Exercise instructions:
Where does the RAG feedback-loop text say user feedback is stored for persistence?

Text excerpt:
· · · · · · ·
This system implements a Retrieval-Augmented Generation (RAG) approach with an integrated feedback loop. It aims to improve the quality and relevance of responses over time by incorporating user feedback and dynamically adjusting the retrieval process.

Motivation

Traditional RAG systems can sometimes produce inconsistent or irrelevant responses due to limitations in the retrieval process or the underlying knowledge base. By implementing a feedback loop, we can:

Continuously improve the quality of retrieved documents
Enhance the relevance of generated responses
Adapt the system to user preferences and needs over time

Key Components

PDF Content Extraction: Extracts text from PDF documents
Vectorstore: Stores and indexes document embeddings for efficient retrieval
Retriever: Fetches relevant documents based on user queries
Language Model: Generates responses using retrieved documents
Feedback Collection: Gathers user feedback on response quality and relevance
Feedback Storage: Persists user feedback for future use
Relevance Score Adjustment: Modifies document relevance based on feedback
Index Fine-tuning: Periodically updates the vectorstore using accumulated feedback

Method Details

1. Initial Setup

The system reads PDF content and creates a vectorstore
A retriever is initialized using the vectorstore
A language model (LLM) is set up for response generation

2. Query Processing

When a user submits a query, the retriever fetches relevant documents
The LLM generates a response based on the retrieved documents

3. Feedback Collection

The system collects user feedback on the response’s relevance and quality
Feedback is stored in a JSON file for persistence

4. Relevance Score Adjustment

For subsequent queries, the system loads previous feedback
An LLM evaluates the relevance of past feedback to the current query
Document relevance scores are adjusted based on this evaluation

5. Retriever Update

The retriever is updated with the adjusted document scores
This ensures that future retrievals benefit from past feedback

6. Periodic Index Fine-tuning

At regular intervals, the system fine-tunes the index
High-quality feedback is used to create additional documents
The vectorstore is updated with these new documents, improving overall retrieval quality

Benefits of this Approach

Continuous Improvement: The system learns from each interaction, gradually enhancing its performance.
Personalization: By incorporating user feedback, the system can adapt to individual or group preferences over time.
Increased Relevance: The feedback loop helps prioritize more relevant documents in future retrievals.
Quality Control: Low-quality or irrelevant responses are less likely to be repeated as the system evolves.
Adaptability: The system can adjust to changes in user needs or document contents over time.

This RAG system with a feedback loop represents a significant advancement over traditional RAG implementations. By continuously learning from user interactions, it offers a more dynamic, adaptive, and user-centric approach to information retrieval and response generation. This system is particularly valuable in domains where information accuracy and relevance are critical, and where user needs may evolve over time.

While the implementation adds complexity compared to a basic RAG system, the benefits in terms of response quality and user satisfaction make it a worthwhile investment for applications requiring high-quality, context-aware information retrieval and generation.
· · · · · · ·
Data under study:
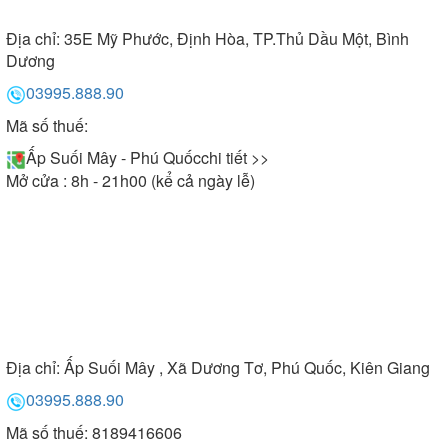
Địa chỉ:
35E Mỹ Phước, Định Hòa, TP.Thủ Dầu Một, Bình
Dương
03995.888.90
Mã số thuế:
Ấp Suối Mây - Phú Quốc
chi tiết >>
Mở cửa : 8h - 21h00 (kể cả ngày lễ)
Địa chỉ:
Ấp Suối Mây , Xã Dương Tơ, Phú Quốc, Kiên Giang
03995.888.90
Mã số thuế: 8189416606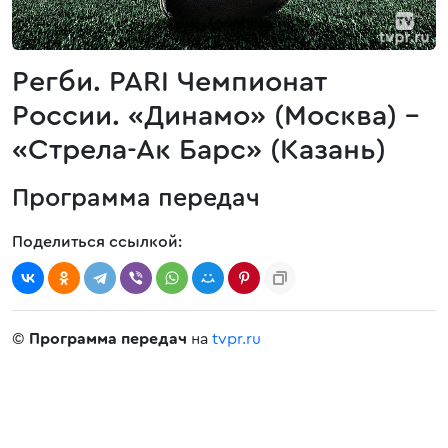
Регби. PARI Чемпионат
России. «Динамо» (Москва) -
«Стрела-Ак Барс» (Казань)
Программа передач
Поделиться ссылкой:
©
Программа передач
на
tvpr.ru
· · · · · · ·
Answer:
In a JSON file.